> [Exercise aim]:
Restate word for word the lines of the entries below, starting with the line that holds "حضرت آیت الله العظمی مظاهری" and ending with the line that holds "حضرت آیت الله العظمی ناصر مکارم شیرازی", and no others.
-------- Extracted data --------
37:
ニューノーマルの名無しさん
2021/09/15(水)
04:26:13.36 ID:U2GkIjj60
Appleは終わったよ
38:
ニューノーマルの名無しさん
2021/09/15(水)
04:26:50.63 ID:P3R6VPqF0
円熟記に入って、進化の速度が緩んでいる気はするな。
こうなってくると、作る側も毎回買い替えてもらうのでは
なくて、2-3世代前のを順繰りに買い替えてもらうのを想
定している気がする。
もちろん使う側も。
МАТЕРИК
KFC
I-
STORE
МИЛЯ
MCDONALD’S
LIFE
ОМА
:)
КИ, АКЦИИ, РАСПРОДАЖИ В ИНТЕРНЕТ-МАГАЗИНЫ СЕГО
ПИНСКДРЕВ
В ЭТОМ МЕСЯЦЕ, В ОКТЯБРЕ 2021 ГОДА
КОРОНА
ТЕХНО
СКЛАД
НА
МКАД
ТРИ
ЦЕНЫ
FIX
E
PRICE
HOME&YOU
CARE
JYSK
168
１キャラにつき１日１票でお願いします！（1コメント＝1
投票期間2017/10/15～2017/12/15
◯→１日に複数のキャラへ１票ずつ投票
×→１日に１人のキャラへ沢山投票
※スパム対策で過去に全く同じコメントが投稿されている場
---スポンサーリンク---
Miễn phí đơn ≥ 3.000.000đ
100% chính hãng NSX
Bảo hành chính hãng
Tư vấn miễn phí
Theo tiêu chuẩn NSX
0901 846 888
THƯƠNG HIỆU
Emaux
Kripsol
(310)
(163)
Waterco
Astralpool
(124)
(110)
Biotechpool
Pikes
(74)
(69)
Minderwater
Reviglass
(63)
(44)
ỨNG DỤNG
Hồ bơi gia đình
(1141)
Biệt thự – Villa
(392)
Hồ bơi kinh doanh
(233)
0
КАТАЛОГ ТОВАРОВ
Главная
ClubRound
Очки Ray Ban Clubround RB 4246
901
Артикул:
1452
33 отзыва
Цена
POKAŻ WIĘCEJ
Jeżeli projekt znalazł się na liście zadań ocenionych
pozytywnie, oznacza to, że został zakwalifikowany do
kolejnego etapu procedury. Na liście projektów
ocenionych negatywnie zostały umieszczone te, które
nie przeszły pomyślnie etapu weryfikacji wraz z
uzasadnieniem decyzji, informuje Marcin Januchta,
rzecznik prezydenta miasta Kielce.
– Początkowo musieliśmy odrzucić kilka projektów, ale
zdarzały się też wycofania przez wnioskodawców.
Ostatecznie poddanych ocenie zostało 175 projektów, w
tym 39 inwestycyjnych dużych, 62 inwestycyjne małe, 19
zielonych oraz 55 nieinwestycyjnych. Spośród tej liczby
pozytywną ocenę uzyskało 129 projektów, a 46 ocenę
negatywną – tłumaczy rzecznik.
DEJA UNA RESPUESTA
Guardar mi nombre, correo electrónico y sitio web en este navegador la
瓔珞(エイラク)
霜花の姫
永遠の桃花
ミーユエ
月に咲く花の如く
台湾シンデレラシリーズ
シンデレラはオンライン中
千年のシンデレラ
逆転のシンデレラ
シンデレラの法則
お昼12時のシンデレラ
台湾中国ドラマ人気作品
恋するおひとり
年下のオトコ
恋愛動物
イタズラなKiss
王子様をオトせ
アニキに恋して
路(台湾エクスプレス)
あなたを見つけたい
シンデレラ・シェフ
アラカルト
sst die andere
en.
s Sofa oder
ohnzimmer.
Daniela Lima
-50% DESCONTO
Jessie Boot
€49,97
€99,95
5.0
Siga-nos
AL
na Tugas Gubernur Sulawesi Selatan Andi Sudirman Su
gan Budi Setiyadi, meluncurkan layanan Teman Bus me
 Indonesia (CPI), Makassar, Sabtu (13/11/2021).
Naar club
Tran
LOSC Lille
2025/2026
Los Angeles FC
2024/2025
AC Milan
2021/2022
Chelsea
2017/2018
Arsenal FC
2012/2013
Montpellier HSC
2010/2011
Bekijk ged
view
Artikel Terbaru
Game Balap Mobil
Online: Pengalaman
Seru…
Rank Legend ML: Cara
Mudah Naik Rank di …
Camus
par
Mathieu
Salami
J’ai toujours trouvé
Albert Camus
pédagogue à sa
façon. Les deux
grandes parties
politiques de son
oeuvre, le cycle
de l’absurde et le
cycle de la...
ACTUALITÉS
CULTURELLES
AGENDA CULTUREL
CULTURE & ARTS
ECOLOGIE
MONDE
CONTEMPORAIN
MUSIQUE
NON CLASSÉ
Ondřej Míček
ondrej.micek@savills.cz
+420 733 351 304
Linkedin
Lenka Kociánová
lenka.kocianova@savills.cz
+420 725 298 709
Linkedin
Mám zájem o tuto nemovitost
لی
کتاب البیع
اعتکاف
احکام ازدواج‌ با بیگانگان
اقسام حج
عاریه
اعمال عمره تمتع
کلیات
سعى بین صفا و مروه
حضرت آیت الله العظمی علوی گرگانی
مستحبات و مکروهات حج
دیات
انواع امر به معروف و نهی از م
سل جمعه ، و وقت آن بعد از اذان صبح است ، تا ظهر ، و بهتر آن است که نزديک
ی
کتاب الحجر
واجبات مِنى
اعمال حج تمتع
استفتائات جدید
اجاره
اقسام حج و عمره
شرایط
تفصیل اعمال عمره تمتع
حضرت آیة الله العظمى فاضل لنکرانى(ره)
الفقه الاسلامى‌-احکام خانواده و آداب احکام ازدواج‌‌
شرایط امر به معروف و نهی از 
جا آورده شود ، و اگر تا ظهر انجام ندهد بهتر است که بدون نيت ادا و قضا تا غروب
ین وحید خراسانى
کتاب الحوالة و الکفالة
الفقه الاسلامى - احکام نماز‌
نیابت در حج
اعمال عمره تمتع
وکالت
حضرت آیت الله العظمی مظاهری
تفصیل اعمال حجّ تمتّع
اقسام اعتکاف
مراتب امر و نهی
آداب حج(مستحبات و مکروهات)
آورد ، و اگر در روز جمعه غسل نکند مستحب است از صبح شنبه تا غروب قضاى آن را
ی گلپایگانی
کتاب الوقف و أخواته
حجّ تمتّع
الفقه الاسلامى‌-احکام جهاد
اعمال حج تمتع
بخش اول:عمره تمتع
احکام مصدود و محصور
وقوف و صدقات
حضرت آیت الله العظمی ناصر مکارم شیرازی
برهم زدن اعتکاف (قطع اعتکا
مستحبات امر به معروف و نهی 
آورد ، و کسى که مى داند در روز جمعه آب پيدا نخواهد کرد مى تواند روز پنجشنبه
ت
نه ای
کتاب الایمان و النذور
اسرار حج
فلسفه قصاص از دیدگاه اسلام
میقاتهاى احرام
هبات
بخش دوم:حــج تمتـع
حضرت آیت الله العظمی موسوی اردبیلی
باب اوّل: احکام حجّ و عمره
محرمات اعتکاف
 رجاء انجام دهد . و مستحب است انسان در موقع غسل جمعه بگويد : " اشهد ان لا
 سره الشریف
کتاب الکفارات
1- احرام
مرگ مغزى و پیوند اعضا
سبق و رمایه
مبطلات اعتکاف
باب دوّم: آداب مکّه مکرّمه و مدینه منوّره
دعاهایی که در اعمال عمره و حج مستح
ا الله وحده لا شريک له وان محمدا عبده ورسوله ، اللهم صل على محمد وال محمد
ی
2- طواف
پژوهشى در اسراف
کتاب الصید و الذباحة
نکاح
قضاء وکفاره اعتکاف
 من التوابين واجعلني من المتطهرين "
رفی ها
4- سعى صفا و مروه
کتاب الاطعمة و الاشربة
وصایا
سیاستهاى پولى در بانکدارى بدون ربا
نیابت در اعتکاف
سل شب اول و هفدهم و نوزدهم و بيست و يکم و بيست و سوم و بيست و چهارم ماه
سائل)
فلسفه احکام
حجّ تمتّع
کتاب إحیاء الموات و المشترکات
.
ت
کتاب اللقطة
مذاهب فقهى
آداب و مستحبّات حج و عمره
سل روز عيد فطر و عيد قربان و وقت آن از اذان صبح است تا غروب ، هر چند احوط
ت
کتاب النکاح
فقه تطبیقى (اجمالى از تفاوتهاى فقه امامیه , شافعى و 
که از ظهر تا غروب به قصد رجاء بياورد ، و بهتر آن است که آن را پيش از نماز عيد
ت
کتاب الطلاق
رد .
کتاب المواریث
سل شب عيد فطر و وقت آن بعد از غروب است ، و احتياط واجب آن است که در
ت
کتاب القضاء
--------
> [Expected output]:
حضرت آیت الله العظمی مظاهری
تفصیل اعمال حجّ تمتّع
اقسام اعتکاف
مراتب امر و نهی
آداب حج(مستحبات و مکروهات)
آورد ، و اگر در روز جمعه غسل نکند مستحب است از صبح شنبه تا غروب قضاى آن را
ی گلپایگانی
کتاب الوقف و أخواته
حجّ تمتّع
الفقه الاسلامى‌-احکام جهاد
اعمال حج تمتع
بخش اول:عمره تمتع
احکام مصدود و محصور
وقوف و صدقات
حضرت آیت الله العظمی ناصر مکارم شیرازی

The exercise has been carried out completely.